Arizona elections chief criticizes policies used in Maricopa County ballot recount

 In March, when it was clear that the Republican-controlled Arizona Senate planned to recount presidential votes in the state’s most populous county, Democratic Secretary of State Katie Hobbs sent a letter urging the Senate president to adopt strict guidelines to ensure the results could be trusted.

Instead, President Karen Fann farmed out the recount to a supporter of election conspiracy theories with no recount experience who refused to share details of how the count would be done until a court ordered the disclosure and the recount was well underway.

That decision and others, including allowing a former state GOP lawmaker who was at the Jan. 6 U.S. Capitol insurrection to count ballots, seem destined to taint the results of the recount that Republicans who control the Legislature say is needed to craft election law reforms.

"When you’ve got half of the people that do not trust the electoral system anymore, rightly or wrongly so, if they have questions, who is responsible for answering these questions," Fann said in a Tuesday interview with Phoenix radio station KTAR. "How do ... we put election integrity back into our system. And that’s only what this has been about."

However, the recount has been contentious. Cyber Ninjas, the company hired to do the audit, initially refused to release its policies and procedures for re-tallying by hand the 2.1 million ballots in Maricopa County, where President Joe Biden defeated former President Donald Trump.

Counting started on April 23, after the state Democratic Party won a court order requiring the company to follow the law on ballot and voter secrecy and to file its policies with the court. Those policies were finally released Thursday, and by Friday criticism was piling up.

For example, the policies allow counters to accept a large enough error rate to perhaps show Trump won the state. But such an outcome would not change the outcome of the election because the results were certfied months ago in the state and Congress.

If a miscount is determined, it could, however, boost the unsupported argument of Trump and his backers that election fraud and malfeasance lost him the White House.

Bo Dul, state elections director, ticked off a series of issues with the documents that were released under court order, noting they seemed haphazard, lacked specifics and left much room for interpretation — something that’s never allowed in ballot counts.

"They kind of confirmed what we assumed all along, is that there aren’t established and adequate policies and procedures in place to really do this in any way that can yield reliable results," Dul said Friday.

She noted that the training materials for vote counters was a simple PowerPoint presentation dated the day after the recount started.

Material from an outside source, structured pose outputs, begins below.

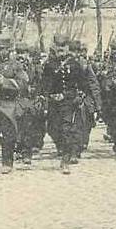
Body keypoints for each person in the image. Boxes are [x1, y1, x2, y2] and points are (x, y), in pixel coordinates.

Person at [42, 39, 95, 174]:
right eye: (58, 47)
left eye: (63, 47)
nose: (60, 50)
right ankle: (61, 147)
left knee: (66, 129)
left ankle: (65, 159)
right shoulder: (49, 65)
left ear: (67, 48)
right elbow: (44, 84)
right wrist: (45, 96)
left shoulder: (75, 65)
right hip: (54, 102)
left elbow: (83, 84)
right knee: (53, 128)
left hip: (69, 103)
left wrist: (79, 96)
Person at [0, 38, 31, 173]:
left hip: (8, 104)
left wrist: (6, 82)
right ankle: (9, 146)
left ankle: (7, 162)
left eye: (0, 49)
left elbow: (23, 84)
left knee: (8, 133)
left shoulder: (16, 66)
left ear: (8, 51)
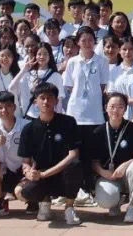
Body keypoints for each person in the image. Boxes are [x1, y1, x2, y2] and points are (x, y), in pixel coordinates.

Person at [16, 83, 83, 225]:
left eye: (50, 97)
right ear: (35, 101)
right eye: (42, 98)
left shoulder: (68, 122)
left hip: (63, 173)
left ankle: (69, 207)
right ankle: (45, 203)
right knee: (24, 192)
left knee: (75, 164)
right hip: (41, 174)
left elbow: (73, 154)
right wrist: (28, 172)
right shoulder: (28, 129)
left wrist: (45, 174)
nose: (46, 101)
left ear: (56, 100)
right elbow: (25, 161)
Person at [90, 92, 133, 223]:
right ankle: (116, 202)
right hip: (108, 176)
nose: (115, 110)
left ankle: (132, 206)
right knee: (105, 201)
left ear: (125, 109)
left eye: (120, 107)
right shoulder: (98, 132)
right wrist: (103, 172)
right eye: (112, 106)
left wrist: (125, 165)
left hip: (128, 176)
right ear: (106, 107)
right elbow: (94, 162)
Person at [0, 91, 29, 219]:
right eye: (0, 107)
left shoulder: (26, 125)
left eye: (8, 106)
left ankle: (34, 202)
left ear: (14, 107)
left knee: (21, 193)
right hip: (5, 170)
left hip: (25, 171)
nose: (4, 110)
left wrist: (29, 172)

The guidelines for the digital examination of voting machines appeared to be a document copied and pasted from a 2020 federal document with nothing specific about the state Senate audit.

Dul also said there were no policies for determining voter intent on a ballot where it wasn’t clear, something that is critical in a hand count.

Florida-based Cyber Ninjas did not initially allow journalists into Veterans Memorial Coliseum, the site of the recount where the ballots were laid out on tables. After several days, the media was allowed in but only in limited numbers under a pooling deal worked out by media attorneys.

The reporters mainly reported mundane counting procedures until Friday, when a pool reporter spotted a Republican counting ballots who lost his November re-election bid and who was at the U.S. Capitol during the insurrection in January.

Former Rep. Anthony Kern has been outspoken in his belief that Trump’s victory was stolen. He has denied entering the Capitol while participating in the rally headlined by Trump.

The reporter who spotted Kern and tweeted his picture was later ejected for doing so.

Meanwhile, former Arizona Secretary of State Ken Bennett, who is acting as the Senate’s liaison to the recount, watched as nine machines used to count early ballots were loaded onto trucks to be sent back to Maricopa County offices. Also returned were computer servers that tell the machines how to operate and compile the vote counts, said Megan Gilbertson, spokeswoman for the county Elections Department. Still in the Senate’s hands are 385 smaller machines used at Election Day polling places to count ballots.

The county does not know what Cyber Ninjas or the companies it has hired did to the machines, which were supposed to be subject to a forensic computer examination. The county leased the equipment from Dominion Voting Systems for three years at $6.1 million.